Spin-Orbital Intertwined Topological Superconductivity in a Class of Correlated Noncentrosymmetric Materials

In this study, we propose an alternative route to achieving topological superconductivity (TSC). Our approach applies to a new class of correlated noncentrosymmetric materials that host two spin-split Fermi surfaces with identical spin textures due to a spin-orbital intertwined effect. Incorporating multi-orbital repulsive Hubbard interactions, we calculate the superconducting pairings of a minimal two-orbital effective model within a spin-fluctuation-mediated superconductivity framework. We find that, depending on the effective Rashba spin-orbit coupling (RSOC) strength and filling level, the Hubbard interaction can drive the leading pairing symmetry into the $A_1(S_{\pm})$, $B_1$, $B_2$ or $B_2(d_{\pm})$ irreducible representations (IRs) of the $C_{4v}$ point group.

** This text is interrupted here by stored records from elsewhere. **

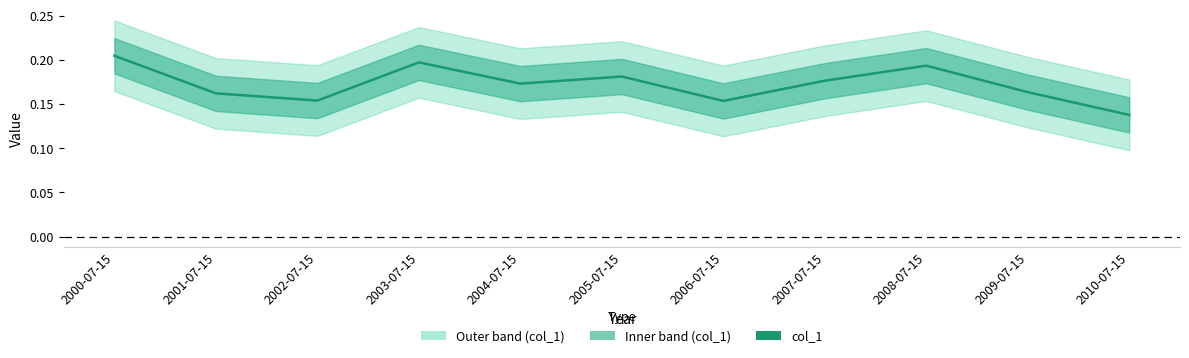

What is the minimum value shown in the chart?

0.1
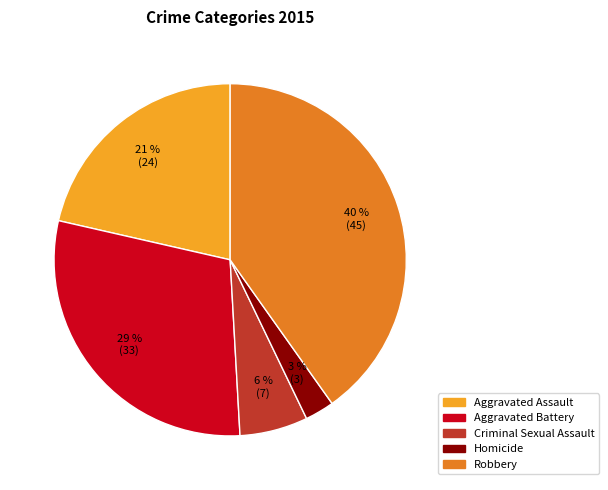

To the nearest percent, what is the average slice percentage?

20%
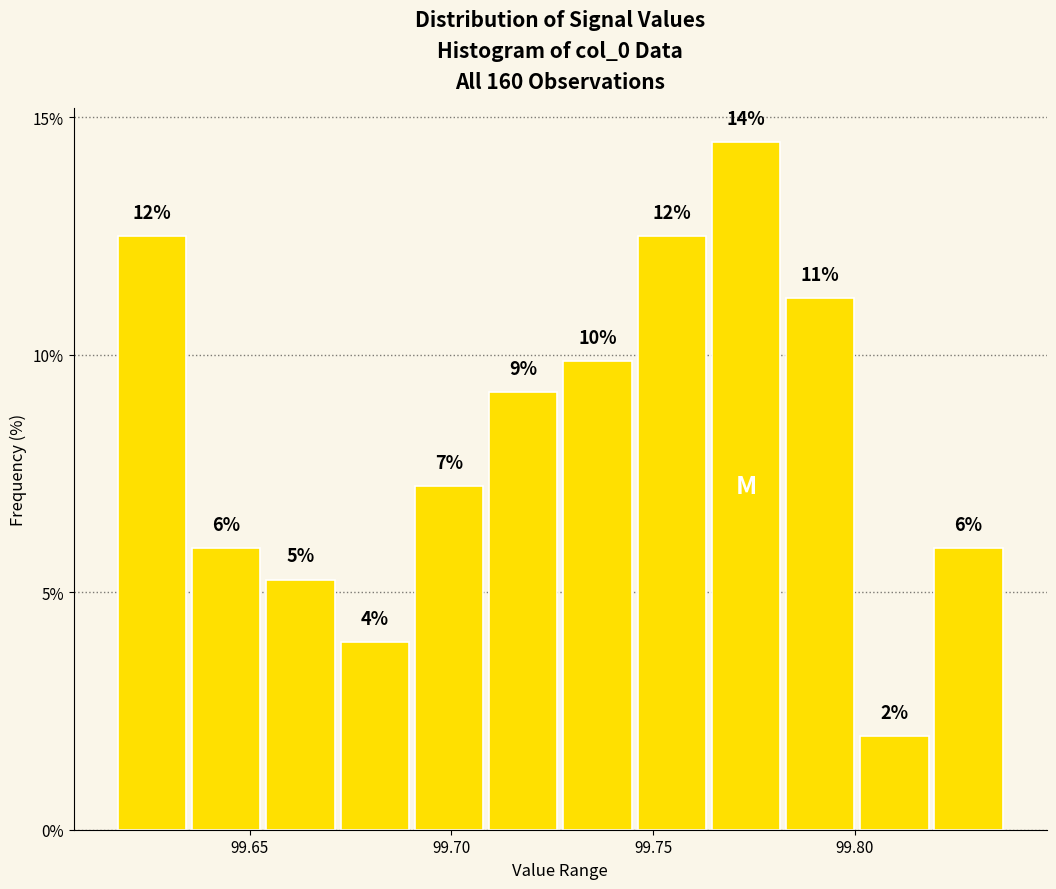

Around what value on the x-axis is the tallest bar? Give the approximate position of its centre, as read against the axis.

99.775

Notably, the $A_1(S_{\pm})$ pairing gives rise to a fully gapped TSC characterized by a $Z_2$ invariant, while the $B_2(d_{\pm})$ pairing results in a nodal TSC. Our analysis reveals that the fully gapped TSC is predominated by spin-singlet regardless of the presence of the spin-triplet components. This distinguishes our model from noncentrosymmetric materials with conventional Rashba-split band structures, where TSC typically emerges near the van Hove singularity and is primarily driven by $p$-wave or $f$-wave spin-triplet pairing. These features enhances its experimental accessibility, and we discuss potential experimental systems for its realization.